La Comisión Investigadora de Accidentes de Aviación (CIAA) confirmó que el avión Gulfstream G-200 con matrícula N318JF perdió su motor derecho apenas tres minutos después de despegar del Aeropuerto Internacional de La Romana el pasado 7 de junio. La aeronave, operada por Aibonito Aviation LLC, realizó un aterrizaje de emergencia tras más de 40 minutos en vuelo, lo que convierte el incidente en uno de los más críticos registrados recientemente en la aviación dominicana.

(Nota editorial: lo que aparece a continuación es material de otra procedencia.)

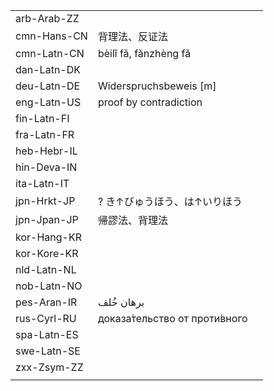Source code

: | | | |
|-|-|-|
| arb-Arab-ZZ |  |  |
| cmn-Hans-CN | 背理法、反证法 |  |
| cmn-Latn-CN | bèilǐ fǎ, fǎnzhèng fǎ |  |
| dan-Latn-DK |  |  |
| deu-Latn-DE | Widerspruchsbeweis [m] |  |
| eng-Latn-US | proof by contradiction |  |
| fin-Latn-FI |  |  |
| fra-Latn-FR |  |  |
| heb-Hebr-IL |  |  |
| hin-Deva-IN |  |  |
| ita-Latn-IT |  |  |
| jpn-Hrkt-JP | ? き↑びゅうほう、は↑いりほう |  |
| jpn-Jpan-JP | 帰謬法、背理法 |  |
| kor-Hang-KR |  |  |
| kor-Kore-KR |  |  |
| nld-Latn-NL |  |  |
| nob-Latn-NO |  |  |
| pes-Aran-IR | برهان خُلف |  |
| rus-Cyrl-RU | доказа́тельство от проти́вного |  |
| spa-Latn-ES |  |  |
| swe-Latn-SE |  |  |
| zxx-Zsym-ZZ |  |  |
|  |  |  |
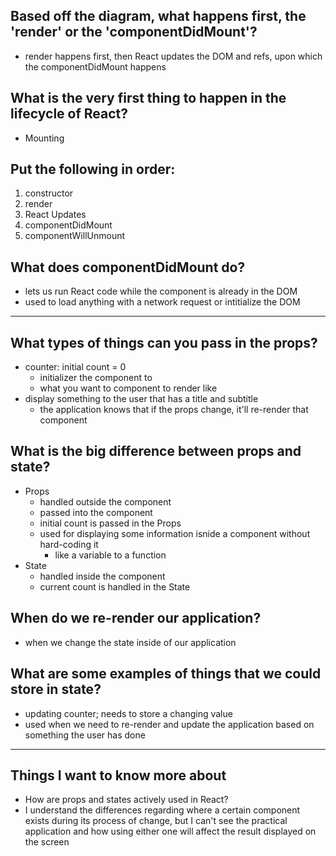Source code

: ## Based off the diagram, what happens first, the 'render' or the 'componentDidMount'?
- render happens first, then React updates the DOM and refs, upon which the componentDidMount happens

## What is the very first thing to happen in the lifecycle of React?
- Mounting

## Put the following in order:
1. constructor
2. render
3. React Updates
4. componentDidMount
5. componentWillUnmount

## What does componentDidMount do?
- lets us run React code while the component is already in the DOM
- used to load anything with a network request or intitialize the DOM

---------------------------------------

## What types of things can you pass in the props?
- counter: initial count = 0
  - initializer the component to
  - what you want to component to render like
- display something to the user that has a title and subtitle
  - the application knows that if the props change, it'll re-render that component

## What is the big difference between props and state?
- Props
  - handled outside the component
  - passed into the component  
  - initial count is passed in the Props
  - used for displaying some information isnide a component without hard-coding it 
    - like a variable to a function
- State
  - handled inside the component
  - current count is handled in the State

## When do we re-render our application?
- when we change the state inside of our application

## What are some examples of things that we could store in state?
- updating counter; needs to store a changing value
- used when we need to re-render and update the application based on something the user has done

---------------------------------------
## Things I want to know more about
- How are props and states actively used in React? 
- I understand the differences regarding where a certain component exists during its process of change, but I can't see the practical application and how using either one will affect the result displayed on the screen
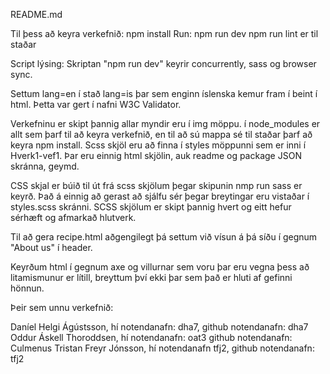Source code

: README.md

Til þess að keyra verkefnið:
npm install
Run: npm run dev
npm run lint er til staðar

Script lýsing:
Skriptan "npm run dev" keyrir concurrently, sass og browser sync.

Settum lang=en í stað lang=is þar sem enginn íslenska kemur fram í beint í html.
Þetta var gert í nafni W3C Validator.

Verkefninu er skipt þannig allar myndir eru í img möppu.
í node_modules er allt sem þarf til að keyra verkefnið,
en til að sú mappa sé til staðar þarf að keyra npm install.
Scss skjöl eru að finna í styles möppunni sem er inni í Hverk1-vef1. Þar eru einnig html skjölin, auk readme og package
JSON skránna, geymd.

CSS skjal er búið til út frá scss skjölum þegar skipunin nmp run sass
er keyrð. Það á einnig að gerast að sjálfu sér þegar breytingar eru
vistaðar í styles.scss skránni. SCSS skjölum er skipt þannig hvert og eitt hefur sérhæft og afmarkað hlutverk.

Til að gera recipe.html aðgengilegt þá settum við vísun á þá síðu í gegnum "About us" í header.

Keyrðum html í gegnum axe og villurnar sem voru þar eru vegna þess að litamismunur er lítill,
breyttum því ekki þar sem það er hluti af gefinni hönnun.

Þeir sem unnu verkefnið:

Daníel Helgi Ágústsson, hí notendanafn: dha7, github notendanafn: dha7
Oddur Áskell Thoroddsen, hí notendanafn: oat3 github notendanafn: Culmenus
Tristan Freyr Jónsson, hí notendanafn tfj2, github notendanafn: tfj2
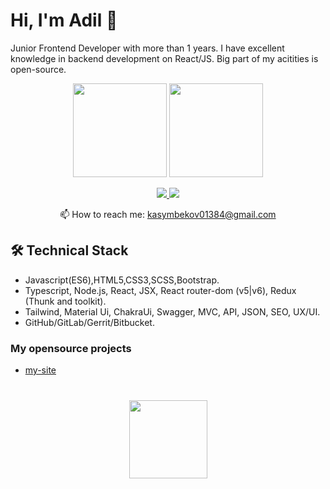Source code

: <!-- 
<p align="center">
	<a target="_blank" href="https://github.com/adkasyv"><img src="img/github.svg" alt="GitHub"></a>
	<a target="_blank" href="https://www.linkedin.com/in/adkasyv"><img src="img/linkedin.svg" alt="LinkedIn"></a>
	<a target="_blank" href="https://gzmland.ru/"><img src="img/cv.svg" alt="cv"></a>
	<a target="_blank" href="https://www.codewars.com/users/adkasyv"><img src="https://www.codewars.com/users/adkasyv/badges/micro" alt="codewars"></a>

</p>

<p align="center">How to <del>en</del>reach me:  
	<a target="_blank" href="https://adkasyv.github.io/portolio_site/">website</a> and  <a href="mailto:kasymbekov01384@gmail.com">email</a>
</p>
-->

<!-- 
 	<a target="_blank" href="https://leetcode.com/adkasyv/"><img src="https://leetcard.jacoblin.cool/adkasyv?theme=light&font=Noto%20Sans%20Bassa%20Vah&ext=activity" alt="leetcode"></a> 
-->


 
<!-- <div align="center"> -->
  <!-- <a href="https://gzmland.ru/" target="_blank"><img src="https://media.giphy.com/media/YlmI36YAWe7KScC7hK/source.gif" width="280" height="auto" /></a> -->
  <!-- <a href="https://gzmland.ru/" target="_blank"><img src="https://media.giphy.com/media/YlmI36YAWe7KScC7hK/source.gif" width="280" height="auto" /></a> -->
  <!-- <a href="https://gzmland.ru/" target="_blank"><img src="img/source-8.gif" width="700" height="auto" /></a> -->
<!-- </div> -->

<!-- <img align="left" src="img/source-10.png " width="180" height="auto"> -->
<!-- <div align="center">
  <img src="img/source-16.gif" width="100" height="auto">
  <img src="img/source-17.gif" width="100" height="auto">
  <img src="img/source-18.gif" width="100" height="auto">
  <img src="img/source-19.gif" width="100" height="auto">
  <img src="img/source-20.gif" width="100" height="auto">
  <img src="img/source-21.gif" width="100" height="auto">
</div> -->

<!-- [![instagram](https://img.shields.io/badge/-@adkasyv-e6e6e6?style=flat-square&labelColor=e6e6e6&logo=instagram&logoColor=white&color=e6e6e6)](https://instagram.com/adkasyv)
[![linkedin](https://img.shields.io/badge/-@adkasyv-e6e6e6?style=flat-square&labelColor=e6e6e6&logo=VK&logoColor=white&color=e6e6e6)](https://vk.com/adkasyv)
[![telegram](https://img.shields.io/badge/-@adkasyv-e6e6e6?style=flat-square&labelColor=e6e6e6&logo=Telegram&logoColor=#000000&color=e6e6e6)](https://t.me/adkasyv) -->

<!-- <p align="center">
  <a href="https://instagram.com/adkasyv" target="_blank">
    <img src="https://img.shields.io/badge/instagram-%23E4405F.svg?&style=for-the-badge&logo=instagram&logoColor=white" alt="dephraiim"/>
  </a>
  <a href="https://vk.com/adkasyv" target="_blank">       
    <img src="https://img.shields.io/badge/vk-4c75a3?style=for-the-badge&logo=VK&logoColor=white&color=4c75a3" alt="VK"/>
  </a>
  <a href="https://t.me/adkasyv" target="_blank">         
    <img src="https://img.shields.io/badge/telegram-0088cc?style=for-the-badge&logo=telegram&logoColor=white&color=0088cc" alt="Telegram"/>
  </a>
</p> -->

<!-- Says he **loves** generation \\\ Z //... **doesn't say!** otherwise -->

<!--
**adkasyv/adkasyv** is a ✨ _special_ ✨ repository because its `README.md` (this file) appears on your GitHub profile.

Here are some ideas to get you started:

- 🔭 I’m currently working on ...
- 🌱 I’m currently learning ...
- 👯 I’m looking to collaborate on ...
- 🤔 I’m looking for help with ...
- 💬 Ask me about ...
- 📫 How to reach me: ...
- 😄 Pronouns: ...
- ⚡ Fun fact: ...
-->









# Hi, I'm Adil 👋
Junior Frontend Developer with more than 1 years. I have excellent knowledge in backend development on React/JS. Big part of my acitities is open-source.

<p align='center'>
   <a href="https://github-readme-stats.vercel.app/api?username=adkasyv&show_icons=true&count_private=true"><img
           height=150
           src="https://github-readme-stats.vercel.app/api?username=adkasyv&show_icons=true&count_private=true"/></a>
   <a href="https://github.com/adkasyv/github-readme-stats"><img height=150
                                                                  src="https://github-readme-stats.vercel.app/api/top-langs/?username=adkasyv&layout=compact"/></a>
</p>

<p align='center'>
   <a href="https://www.linkedin.com/in/adkasyv/">
       <img src="https://img.shields.io/badge/linkedin-%230077B5.svg?&style=for-the-badge&logo=linkedin&logoColor=white"/>
   </a>
   <a href="https://t.me/adkasyv">
       <img src="https://img.shields.io/badge/Telegram-2CA5E0?style=for-the-badge&logo=telegram&logoColor=white"/>
   </a>
<p align='center'>
   📫 How to reach me: <a href='mailto:kasymbekov01384@gmail.com'>kasymbekov01384@gmail.com</a>
</p>


## 🛠 Technical Stack
*   Javascript(ES6),HTML5,CSS3,SCSS,Bootstrap.
*   Typescript, Node.js, React, JSX, React router-dom (v5|v6), Redux (Thunk and toolkit).
*   Tailwind, Material Ui, ChakraUi, Swagger, MVC, API, JSON, SEO, UX/UI.
*   GitHub/GitLab/Gerrit/Bitbucket.

### My opensource projects

*   [my-site](https://adkasyv.github.io/portolio_site)


<div align="center" style="margin: 40px 0">
   <a href="https://github.com/adkasyv/github-profile-views-counter">
       <img width="125px" src="https://komarev.com/ghpvc/?username=adkasyv&color=DE002D">
   </a>
</div>
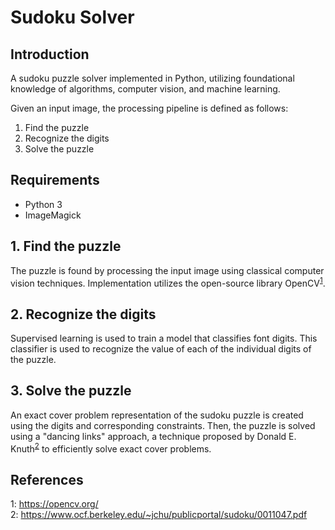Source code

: # Sudoku Solver

## Introduction
A sudoku puzzle solver implemented in Python, utilizing foundational knowledge of algorithms, computer vision, and machine learning.

Given an input image, the processing pipeline is defined as follows:
1. Find the puzzle
2. Recognize the digits
3. Solve the puzzle

## Requirements
* Python 3
* ImageMagick

## 1. Find the puzzle
The puzzle is found by processing the input image using classical computer vision techniques.  Implementation utilizes the open-source library OpenCV<sup>[1](#opencv)</sup>.

## 2. Recognize the digits
Supervised learning is used to train a model that classifies font digits. This classifier is used to recognize the value of each of the individual digits of the puzzle.

## 3. Solve the puzzle
An exact cover problem representation of the sudoku puzzle is created using the digits and corresponding constraints. Then, the puzzle is solved using a "dancing links" approach, a technique proposed by Donald E. Knuth<sup>[2](#knuth)</sup> to efficiently solve exact cover problems.

## References
<a name="opencv">1</a>: https://opencv.org/  
<a name="knuth">2</a>: https://www.ocf.berkeley.edu/~jchu/publicportal/sudoku/0011047.pdf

Según la cronología de eventos documentada por la CIAA, la nave despegó alrededor de las 19:30 UTC con destino a Austin, Texas, llevando solo dos personas a bordo. Tres minutos después, la tripulación solicitó mantener una altitud de 8,000 pies y un rumbo de 300 grados para «resolver algo rápido», según consta en las comunicaciones con control aéreo. A las 19:37 UTC, los pilotos notificaron que habían perdido o apagado el motor derecho, iniciando así una situación de emergencia que se extendería durante varias decenas de minutos.

La aeronave contaba con suficientes recursos para maniobrar: disponía de cinco horas de combustible y no transportaba mercancías peligrosas, información que transmitió la tripulación seis minutos después de detectar la falla. Sin embargo, entre las 19:45 y 19:48 UTC, cuando fue autorizada a aterrizar por la pista 11, realizó una maniobra de ida al aire cuyas causas aún están bajo investigación. La decisión de los pilotos de permanecer en vuelo adicional obedecía a que «la aeronave estaba demasiado» pesada para el aterrizaje seguro, según los registros preliminares.

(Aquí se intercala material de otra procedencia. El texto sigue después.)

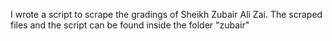 I wrote a script to scrape the gradings of Sheikh Zubair Ali Zai. The scraped files and the script can be found inside the folder "zubair"
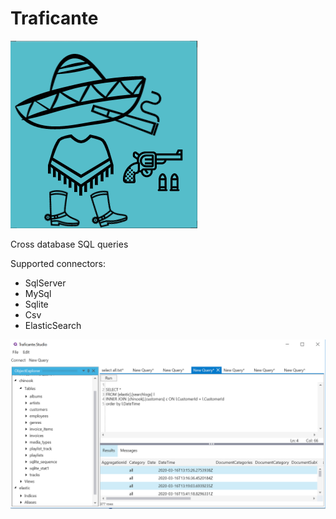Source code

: # Traficante

![traficante](traficante.PNG)

Cross database SQL queries

Supported connectors:
- SqlServer
- MySql
- Sqlite
- Csv
- ElasticSearch

![traficante](screenshot.PNG)

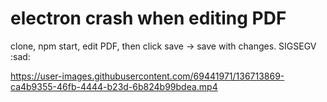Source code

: # electron crash when editing PDF

clone, npm start, edit PDF, then click save -> save with changes. SIGSEGV :sad:



https://user-images.githubusercontent.com/69441971/136713869-ca4b9355-46fb-4444-b23d-6b824b99bdea.mp4

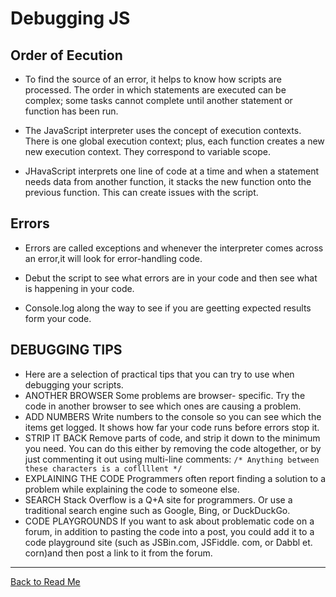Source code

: # Debugging JS

## Order of Eecution

* To find the source of an error, it helps to know how scripts are processed. The order in which statements are executed can be complex; some tasks cannot complete until another statement or function has been run.

* The JavaScript interpreter uses the concept of execution contexts. There is one global execution context; plus, each function creates a new new execution context. They correspond to variable scope.

* JHavaScript interprets one line of code at a time and when a statement needs data from another function, it stacks the new function onto the previous function. This can create issues with the script.

## Errors

* Errors are called exceptions and whenever the interpreter comes across an error,it will look for error-handling code. 

* Debut the script to see what errors are in your code and then see what is happening in your code.

* Console.log along the way to see if you are geetting expected results form your code.

## DEBUGGING TIPS
* Here are a selection of practical tips that you can try to use when debugging your scripts.
* ANOTHER BROWSER Some problems are browser- specific. Try the code in another browser to see which ones are causing a problem.
* ADD NUMBERS Write numbers to the console so you can see which the items get logged. It shows how far your code runs before errors stop it.
* STRIP IT BACK Remove parts of code, and strip it down to the minimum you need. You can do this either by removing the code altogether, or by just commenting it out using multi-line comments:
`/* Anything between these characters is a cofllllent */`
* EXPLAINING THE CODE Programmers often report finding a solution to a problem while explaining the code to someone else.
* SEARCH Stack Overflow is a Q+A site for programmers. Or use a traditional search engine such as Google, Bing, or DuckDuckGo.
* CODE PLAYGROUNDS If you want to ask about problematic code on a forum, in addition to pasting the code into a post, you could add it to a code playground site (such as JSBin.com, JSFiddle. com, or Dabbl et. corn)and then post a link to it from the forum.

---


[Back to Read Me](../README.md)    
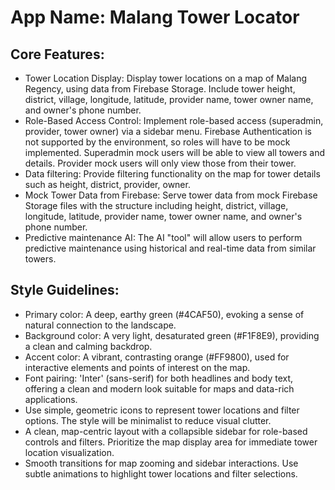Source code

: # **App Name**: Malang Tower Locator

## Core Features:

- Tower Location Display: Display tower locations on a map of Malang Regency, using data from Firebase Storage. Include tower height, district, village, longitude, latitude, provider name, tower owner name, and owner's phone number.
- Role-Based Access Control: Implement role-based access (superadmin, provider, tower owner) via a sidebar menu. Firebase Authentication is not supported by the environment, so roles will have to be mock implemented. Superadmin mock users will be able to view all towers and details. Provider mock users will only view those from their tower.
- Data filtering: Provide filtering functionality on the map for tower details such as height, district, provider, owner.
- Mock Tower Data from Firebase: Serve tower data from mock Firebase Storage files with the structure including height, district, village, longitude, latitude, provider name, tower owner name, and owner's phone number.
- Predictive maintenance AI: The AI "tool" will allow users to perform predictive maintenance using historical and real-time data from similar towers.

## Style Guidelines:

- Primary color: A deep, earthy green (#4CAF50), evoking a sense of natural connection to the landscape.
- Background color: A very light, desaturated green (#F1F8E9), providing a clean and calming backdrop.
- Accent color: A vibrant, contrasting orange (#FF9800), used for interactive elements and points of interest on the map.
- Font pairing: 'Inter' (sans-serif) for both headlines and body text, offering a clean and modern look suitable for maps and data-rich applications.
- Use simple, geometric icons to represent tower locations and filter options. The style will be minimalist to reduce visual clutter.
- A clean, map-centric layout with a collapsible sidebar for role-based controls and filters. Prioritize the map display area for immediate tower location visualization.
- Smooth transitions for map zooming and sidebar interactions. Use subtle animations to highlight tower locations and filter selections.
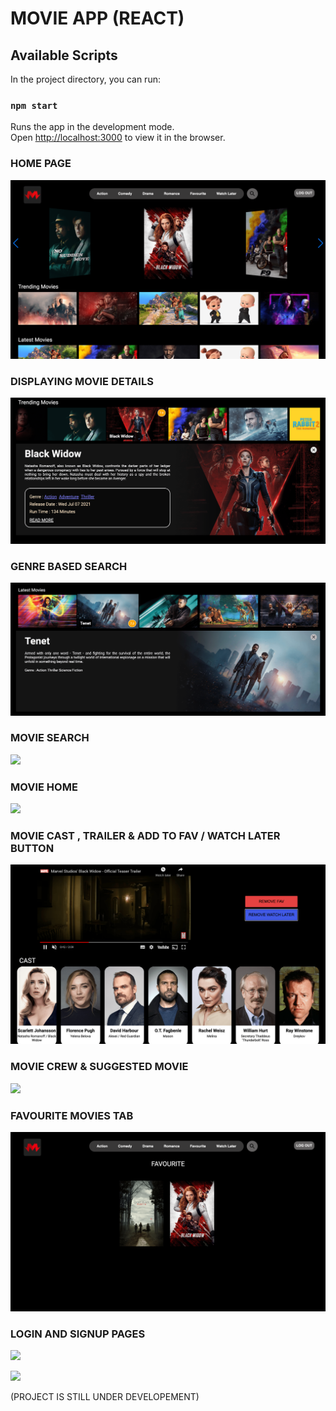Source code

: # MOVIE APP (REACT)

## Available Scripts

In the project directory, you can run:

### `npm start`

Runs the app in the development mode.\
Open [http://localhost:3000](http://localhost:3000) to view it in the browser.

### HOME PAGE

![](images/s1.png)

### DISPLAYING MOVIE DETAILS

![](images/s2.png)

### GENRE BASED SEARCH

![](images/s3.png)

### MOVIE SEARCH

![](images/s4.png)

### MOVIE HOME

![](images/s7.png)

### MOVIE CAST , TRAILER & ADD TO FAV / WATCH LATER BUTTON

![](images/s6.png)

### MOVIE CREW & SUGGESTED MOVIE

![](images/s5.png)

### FAVOURITE MOVIES TAB

![](images/s9.png)

### LOGIN AND SIGNUP PAGES

![](images/s10.png)

![](images/s11.png)

(PROJECT IS STILL UNDER DEVELOPEMENT)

La falla del motor como eje central de la investigación

La CIAA concentrará sus esfuerzos en determinar las causas exactas de la falla del motor derecho, considerado el aspecto crítico más relevante del accidente. Este motor es fundamental para el funcionamiento de una aeronave de este tamaño y capacidad, por lo que su pérdida representa un escenario altamente peligroso que requería de una respuesta técnica y operacional precisa por parte de la tripulación.

El incidente refleja nuevamente la importancia de contar con protocolos de emergencia efectivos en los aeropuertos dominicanos. El Gulfstream G-200 es una aeronave de mediano tamaño, utilizada generalmente para vuelos corporativos, y su comportamiento en condiciones de motor único puede ser impredecible dependiendo de variables como peso, velocidad, altitud y condiciones atmosféricas.

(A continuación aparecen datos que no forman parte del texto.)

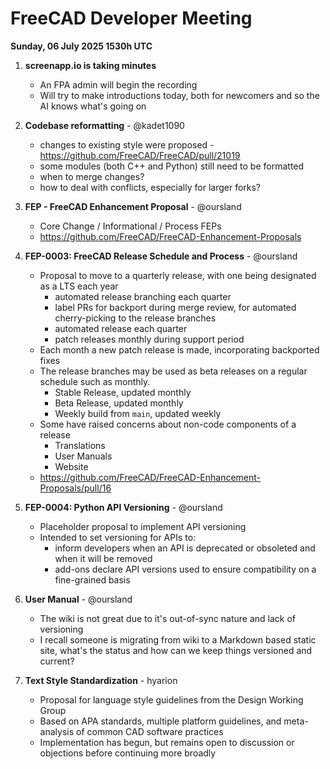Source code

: # FreeCAD Developer Meeting

**Sunday, 06 July 2025 1530h UTC**

1. **screenapp.io is taking minutes**
   - An FPA admin will begin the recording
   - Will try to make introductions today, both for newcomers and so the AI knows what's going on
     
2. **Codebase reformatting** - @kadet1090
   - changes to existing style were proposed - https://github.com/FreeCAD/FreeCAD/pull/21019
   - some modules (both C++ and Python) still need to be formatted
   - when to merge changes?
   - how to deal with conflicts, especially for larger forks?
  
3. **FEP - FreeCAD Enhancement Proposal** - @oursland
   - Core Change / Informational / Process FEPs
   - https://github.com/FreeCAD/FreeCAD-Enhancement-Proposals

4. **FEP-0003: FreeCAD Release Schedule and Process** - @oursland
   - Proposal to move to a quarterly release, with one being designated as a LTS each year
      - automated release branching each quarter
      - label PRs for backport during merge review, for automated cherry-picking to the release branches
      - automated release each quarter
      - patch releases monthly during support period
   - Each month a new patch release is made, incorporating backported fixes
   - The release branches may be used as beta releases on a regular schedule such as monthly.
      - Stable Release, updated monthly
      - Beta Release, updated monthly
      - Weekly build from `main`, updated weekly
   - Some have raised concerns about non-code components of a release
      - Translations
      - User Manuals
      - Website
   - https://github.com/FreeCAD/FreeCAD-Enhancement-Proposals/pull/16

5. **FEP-0004: Python API Versioning** - @oursland
   - Placeholder proposal to implement API versioning
   - Intended to set versioning for APIs to:
      - inform developers when an API is deprecated or obsoleted and when it will be removed
      - add-ons declare API versions used to ensure compatibility on a fine-grained basis
    
6. **User Manual** - @oursland
   - The wiki is not great due to it's out-of-sync nature and lack of versioning
   - I recall someone is migrating from wiki to a Markdown based static site, what's the status and how can we keep things versioned and current?

7. **Text Style Standardization** - hyarion
   - Proposal for language style guidelines from the Design Working Group
   - Based on APA standards, multiple platform guidelines, and meta-analysis of common CAD software practices
   - Implementation has begun, but remains open to discussion or objections before continuing more broadly
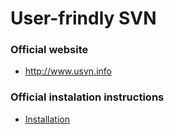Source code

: User-frindly SVN
================

### Official website
 * http://www.usvn.info

### Official instalation instructions
 * [Installation](https://github.com/usvn/usvn/wiki/Installation)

La investigación preliminar ya se encuentra en etapa avanzada, aunque los detalles técnicos específicos sobre qué causó la pérdida del motor derecho permanecen bajo análisis de expertos. La CIAA ha indicado que completará su informe final una vez se examinen todos los componentes disponibles de la aeronave y se recopilen declaraciones adicionales de la tripulación y personal de control aéreo involucrado en el evento.